Both could walk away from this. It was gentle hand in gentle hand. Nothing more. He looked up, searching her face for a sign. And he saw it. Her eyes were on him already, also searching. And he knew he could never hurt her. Not like this. Her deep red
lips were trembling, and he could tell she was feeling the same uncertainty he was.
"What's happening?" Andrea asked. Her eyes weren't dry, they were dewed with emotion, the way Ritzer had always known them.
Tick. Tick.
The clock continued to tick, but time had stopped.
"Let's leave this place right now and go somewhere safe," Ritzer said.

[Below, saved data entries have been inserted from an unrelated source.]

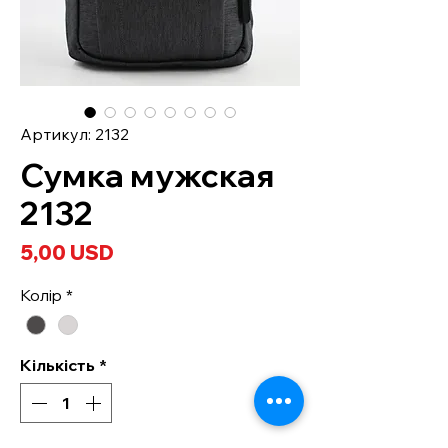
Артикул: 2132
Сумка мужская
2132
Ціна
5,00 USD
Колір
*
Кількість
*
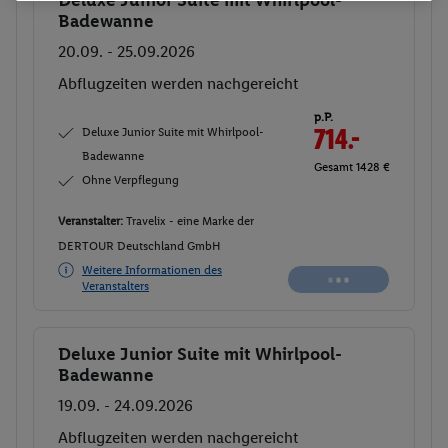
Deluxe Junior Suite mit Whirlpool-
Buchen
Badewanne
20.09. - 25.09.2026
Abflugzeiten werden nachgereicht
p.P.
Deluxe Junior Suite mit Whirlpool-
714.-
Badewanne
Gesamt 1428 €
Ohne Verpflegung
Veranstalter:
Travelix - eine Marke der
DERTOUR Deutschland GmbH
Weitere Informationen des
Veranstalters
Deluxe Junior Suite mit Whirlpool-
Buchen
Badewanne
19.09. - 24.09.2026
Abflugzeiten werden nachgereicht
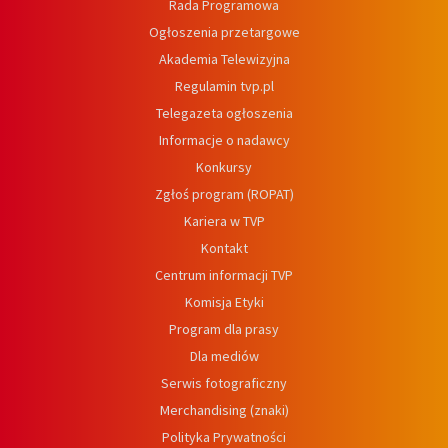
Rada Programowa
Ogłoszenia przetargowe
Akademia Telewizyjna
Regulamin tvp.pl
Telegazeta ogłoszenia
Informacje o nadawcy
Konkursy
Zgłoś program (ROPAT)
Kariera w TVP
Kontakt
Centrum informacji TVP
Komisja Etyki
Program dla prasy
Dla mediów
Serwis fotograficzny
Merchandising (znaki)
Polityka Prywatności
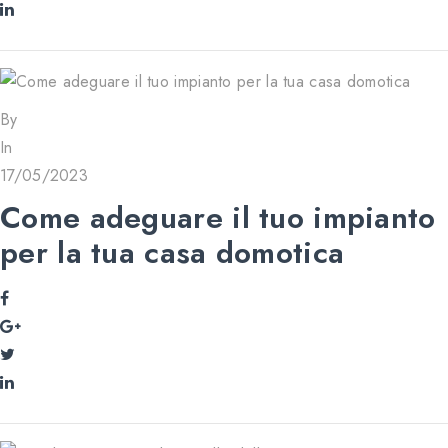
By
In
17/05/2023
Come adeguare il tuo impianto
per la tua casa domotica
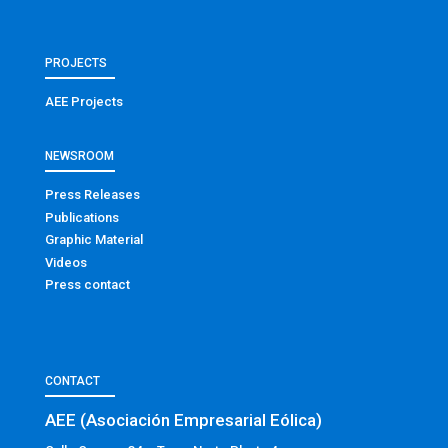
PROJECTS
AEE Projects
NEWSROOM
Press Releases
Publications
Graphic Material
Videos
Press contact
CONTACT
AEE (Asociación Empresarial Eólica)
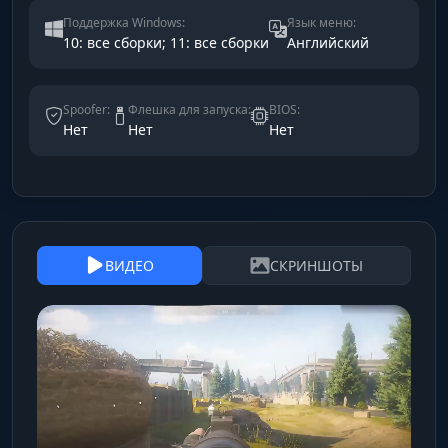
Поддержка Windows:
Язык меню:
10: все сборки; 11: все сборки
Английский
Spoofer:
Флешка для запуска:
BIOS:
Нет
Нет
Нет
ВИДЕО
СКРИНШОТЫ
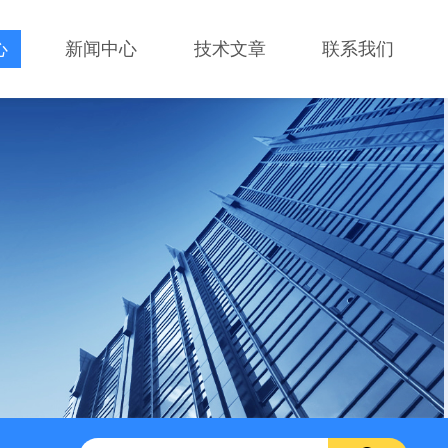
心
新闻中心
技术文章
联系我们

It was the last thing he said before Andrea had leaned across their small table and grabbed him around the neck, pulling him in, kissing him.
Well fuck.
Chapter 12
There was a hot wind rolling across the plain that cool morning as the sun crept over an unseen and completely white horizon. On the southeast side of town, in a wide field of wheat to be set aside for Daffy's cattle, hands surrounded by the stench of gasoline worked slowly, carefully to pull a match from a thin unlabeled paper booklet. The hands paused, followed by the sound of whispering, before finally igniting the match, sending a flickering cascade up around it. The match fell onto a small wet mound of sawdust running between the dry stalks into the fog. A line of flame raced away into the tall grass, crumpling the stalks as black smoke poured up. Feet pounded through the brush away from the field, quickly out of town, back to the safety of the woods. And in the wake of the running figure a gentle glow rose, with the smell of burned grass.
That morning as the field burned a quarter mile away, the young and pretty waitress Tabitha held her purse tightly as she made the trek through dark and foggy streets toward Scratchy's. With the morning rush there would be a need for coffee and flapjacks. And while Scratchy himself would be making a stack of the latter, it was up to her to find a way to make a variety of teas and spices taste like coffee. Of course she had been doing it for years, but every now and again someone would complain. There was always more coffee in the warehouse, but their requisitions were being ignored or lost more and more these days. That made Tabitha nervous. Nearly as nervous as a subtle smell on the air this morning.